Count the lines in the entries below that contain the string "label", and give only the number.

↓

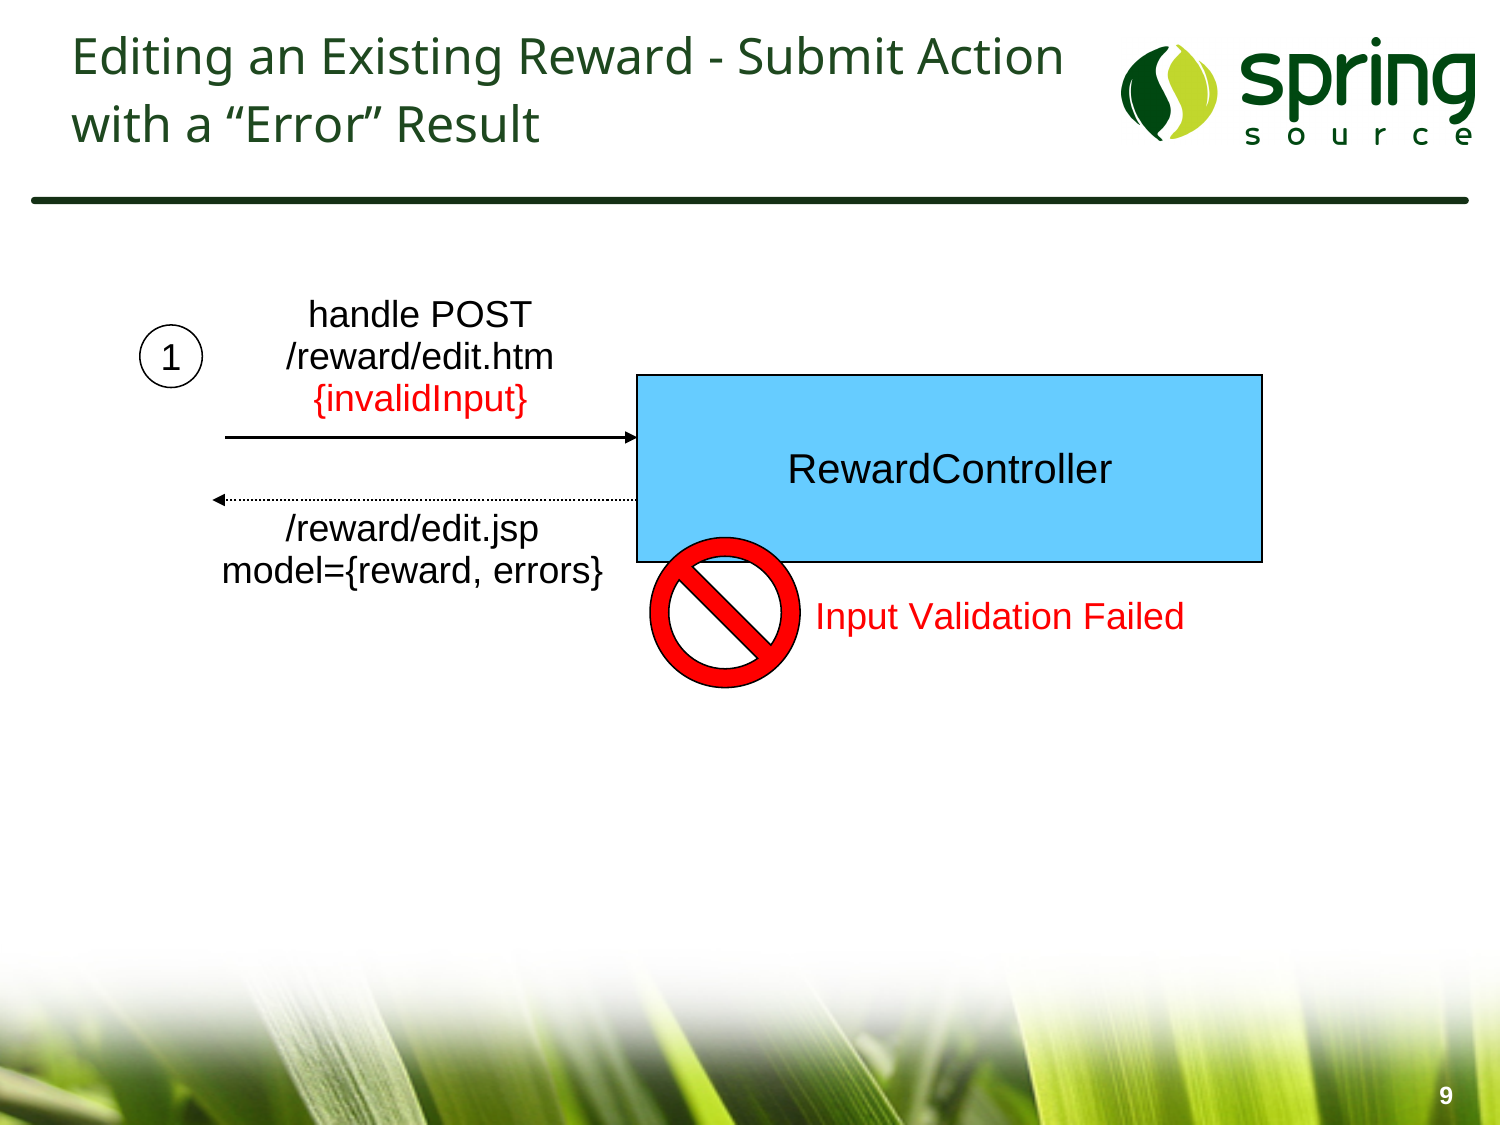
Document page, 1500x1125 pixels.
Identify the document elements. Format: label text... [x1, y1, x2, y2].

picture [1121, 37, 1475, 145]
text_box /reward/edit.jsp model={reward, errors} [187, 499, 638, 600]
picture [0, 944, 1500, 1125]
text_box RewardController [637, 374, 1263, 563]
title Editing an Existing Reward - Submit Action with a “Error” Result [56, 13, 1089, 176]
text_box 1 [139, 328, 203, 387]
text_box handle POST /reward/edit.htm {invalidInput} [212, 285, 629, 428]
text_box Input Validation Failed [787, 587, 1213, 645]
text_box [650, 537, 796, 688]
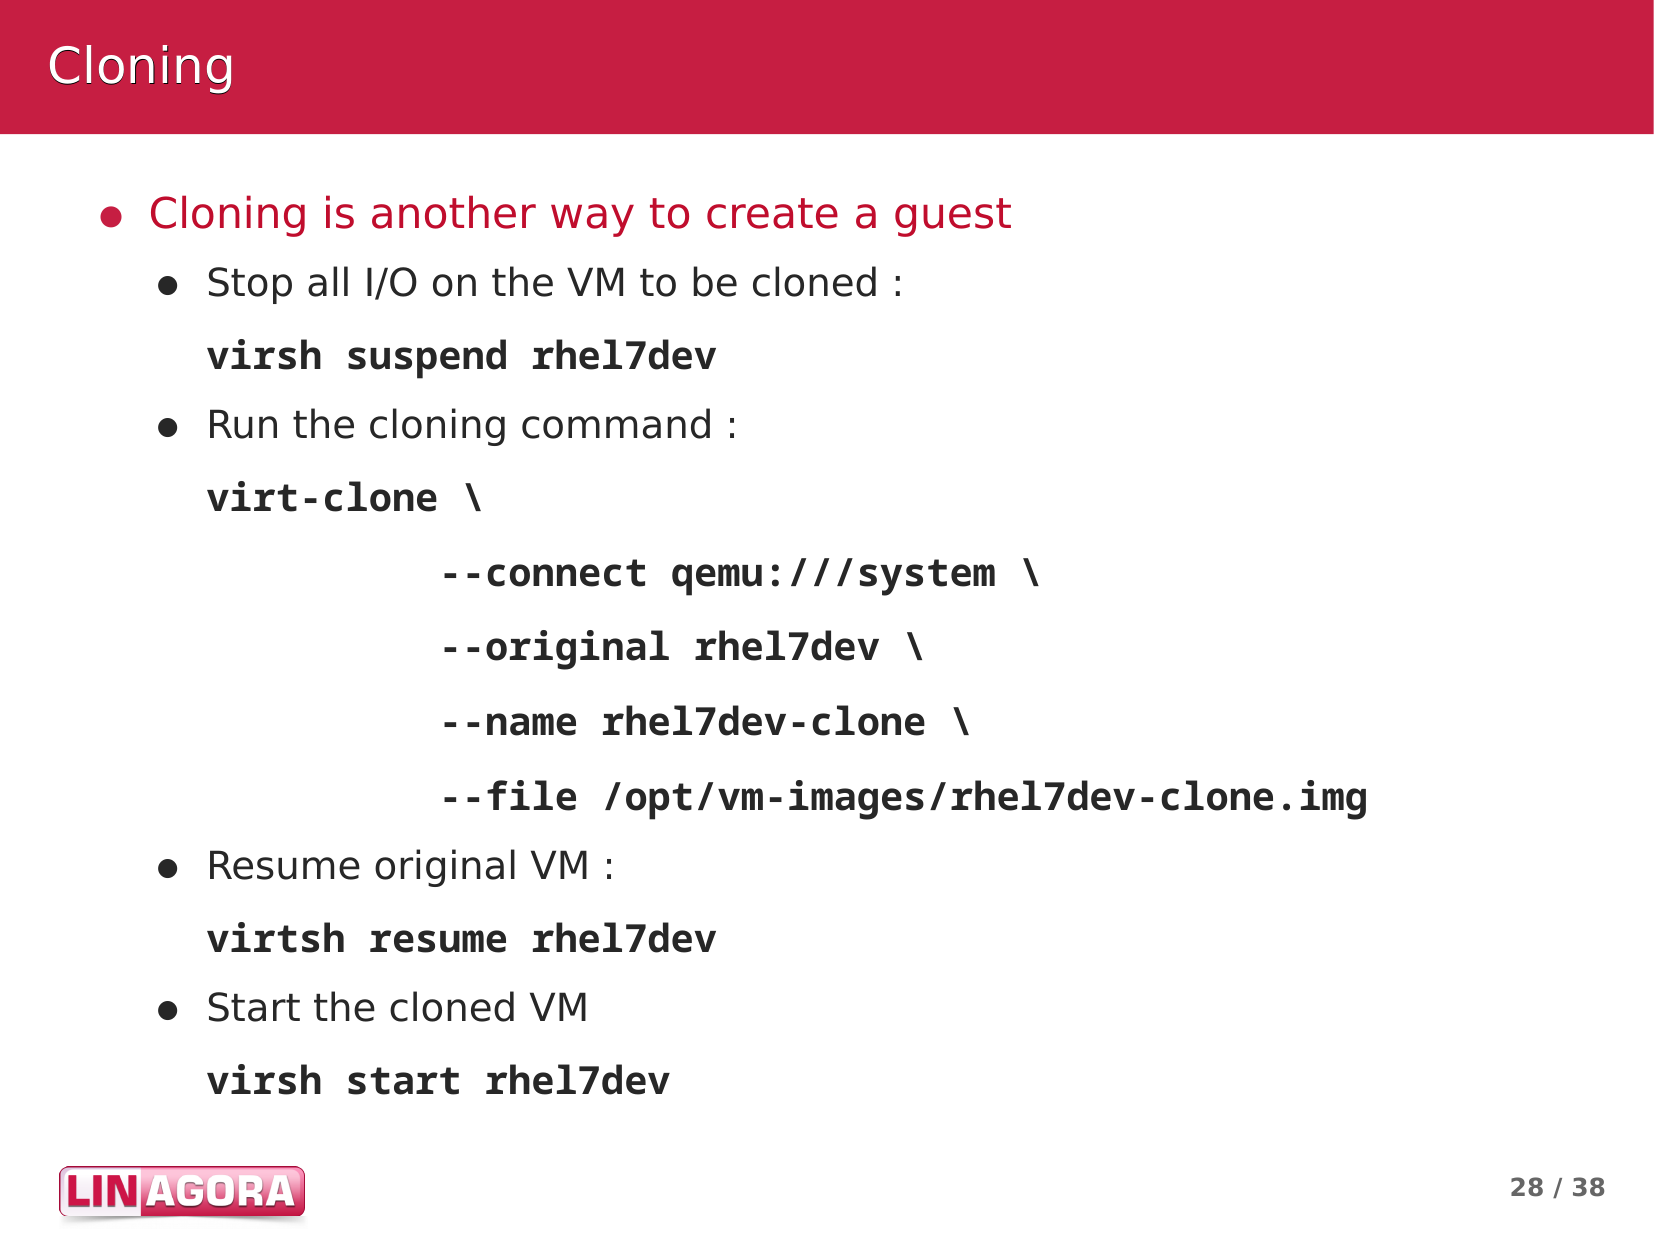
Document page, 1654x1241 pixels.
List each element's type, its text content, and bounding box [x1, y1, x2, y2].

picture [59, 1166, 308, 1229]
list Cloning is another way to create a guest Stop all I/O on the VM to be cloned : virsh suspend rhel7dev Run the cloning command : virt-clone \ --connect qemu:///system \ --original rhel7dev \ --name rhel7dev-clone \ --file /opt/vm-images/rhel7dev-clone.img Resume original VM : virtsh resume rhel7dev Start the cloned VM virsh start rhel7dev [82, 188, 1571, 1111]
title Cloning [47, 7, 1624, 126]
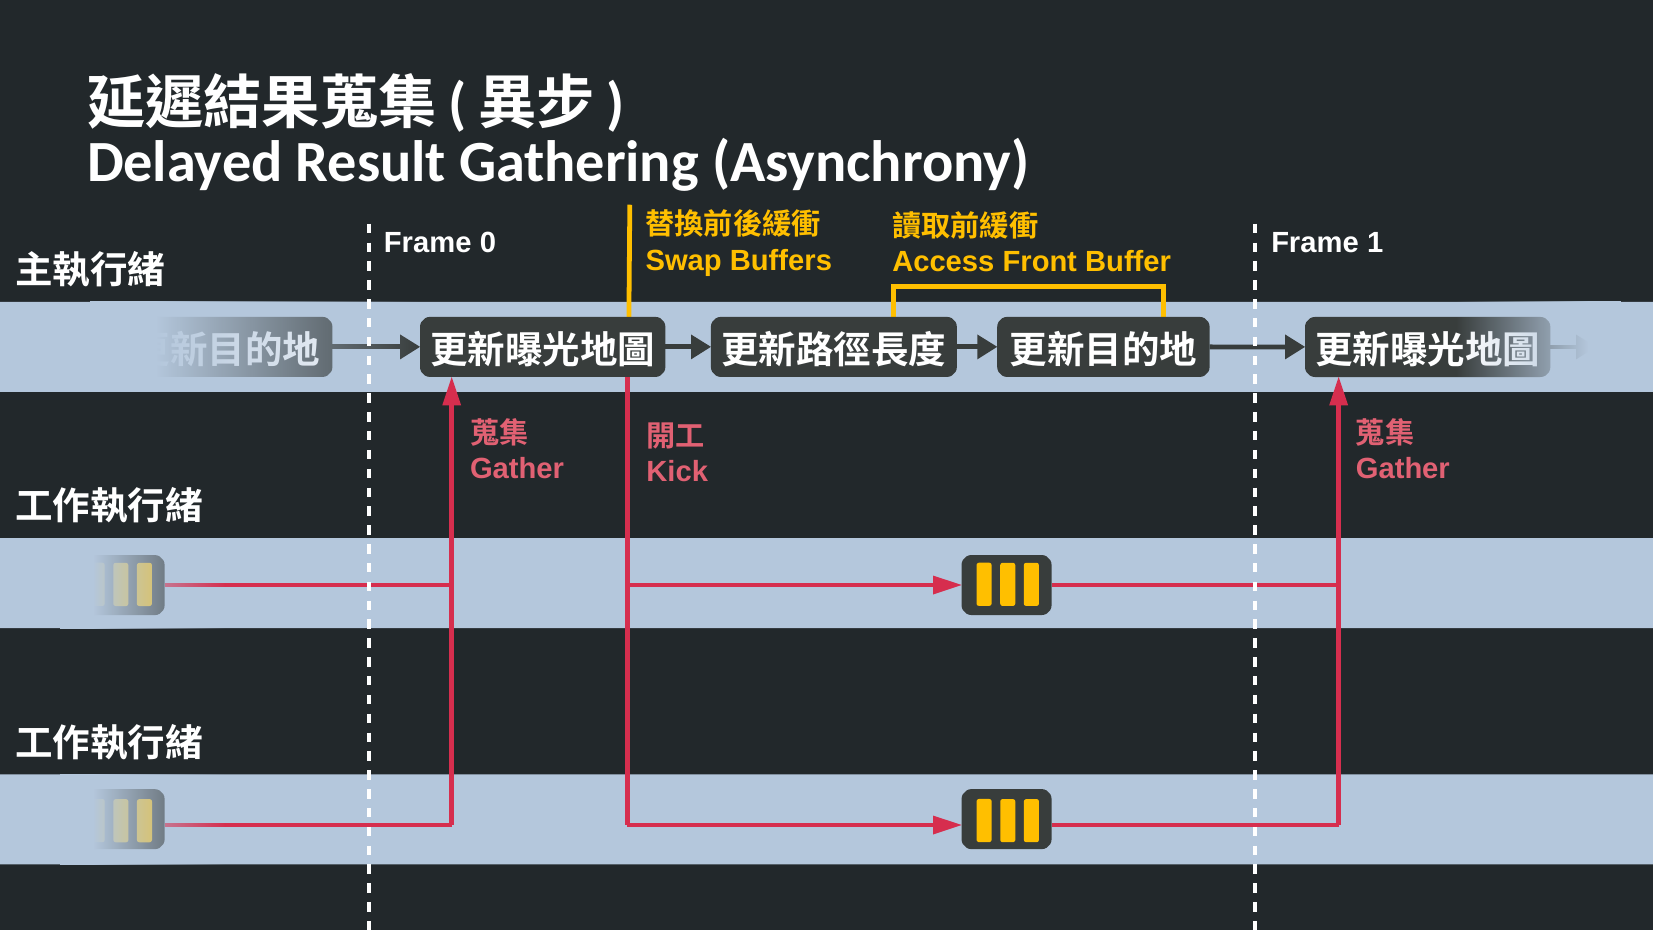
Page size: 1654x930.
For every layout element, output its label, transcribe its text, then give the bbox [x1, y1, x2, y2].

↑

* [Exercise output]
2